Should you buy the Sony WF-1000XM4 or Samsung Galaxy Buds 2?
The Sony WF-1000XM4 is among the best pairs of wireless noise cancelling earbuds you can buy, but what holds it back is the $279 USD price. Listeners willing to pay a premium will be able to tinker with the sound directly from Sony’s comprehensive mobile app, and take advantage of things like Sony 360 Reality Audio. Of course, you also get a comfortable fit and IPX4 water-resistant rating from Sony’s earbuds, and we love the in-app ear tip fit test too.
Even though the Sony WF-1000XM4 has some of the best noise cancelling of any wireless earbuds around, the Samsung Galaxy Buds 2 has its place: it costs about half as much as the WF-1000XM4 and sounds very good right out of the box. With the Samsung Galaxy Buds 2, you’ll want to pair it with a Samsung phone to get the most out of your experience. If you don’t care for Samsung 360 Audio or Wireless PowerShare, however, the experience is by and large the same on any Android phone.
What should you buy instead of the Galaxy Buds 2 and WF-1000XM4?
The Samsung Galaxy Buds 2 Pro is a great alternative to the Galaxy Buds 2, because the Galaxy Buds 2 Pro is more durable than either set of buds we looked at today and boasts an IPX7 rating. You’ll pay more for the Buds 2 Pro than the Galaxy Buds 2, but it costs less than the Sony WF-1000XM4. Noise cancelling is comparable between the Galaxy Buds 2 Pro and Sony WF-1000XM4, with Sony featuring better passive isolation due to the memory foam ear tips. Just like the Galaxy Buds 2, the Galaxy Buds 2 Pro doesn’t have an iOS-supported app, so iPhone owners are better with the WF-1000XM4.
Better yet, if you own an iPhone, go ahead and treat yourself to the Apple AirPods Pro (2nd generation). The latest AirPod Pro earphones have very good noise cancelling that outdoes Sony from 20-1,000Hz. (There’s a slight range from 125-150Hz where Sony’s ANC pulls ahead of Apple.) With an IPX4-rated case and earbuds, you can take the AirPods Pro into almost any climate without issue. Sound quality is very good out of the box, but it would be great if Apple gave listeners the option to customize the EQ.

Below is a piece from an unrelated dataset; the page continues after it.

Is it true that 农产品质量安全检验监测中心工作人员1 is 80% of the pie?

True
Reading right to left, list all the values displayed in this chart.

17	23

If you’re drawn to the Sony WF-1000XM4 for its stellar noise cancelling, consider the Bose QuietComfort Earbuds. This is the second-best pair of noise cancelling wireless earbuds on the market. Bose’s active noise cancelling is less consistent than Sony’s and passive isolation is less impressive with Bose’s buds too. Still, it’s quite the feat that the Bose QC Earbuds can render 250Hz frequencies nearly one-sixteenth their original loudness.
Sound quality is much more pleasing right out of the box with the Bose earphones than with the WF-1000XM4 because the QC Earbuds’ treble response closely follows our house curve. Refer to our comparison chart for the Sony and Bose frequency responses. If you want to mix things up with Bose’s earbuds, you can customize the frequency response within the Bose Music app. Like Sony, Bose’s app works just as well on Android as it does on iOS.
Frequently asked questions about the Sony WF-1000XM4 and Samsung Galaxy Buds 2
To pair the Sony WF-1000XM4 to your smartphone, put the buds in your ears and hold down on each touchpad for 6 seconds. A voice will announce that you’ve entered pairing mode and you should be able to select it from your smartphone’s Bluetooth menu. Every subsequent time you take the buds out of the case, it will try to automatically pair to a device it’s been paired to before.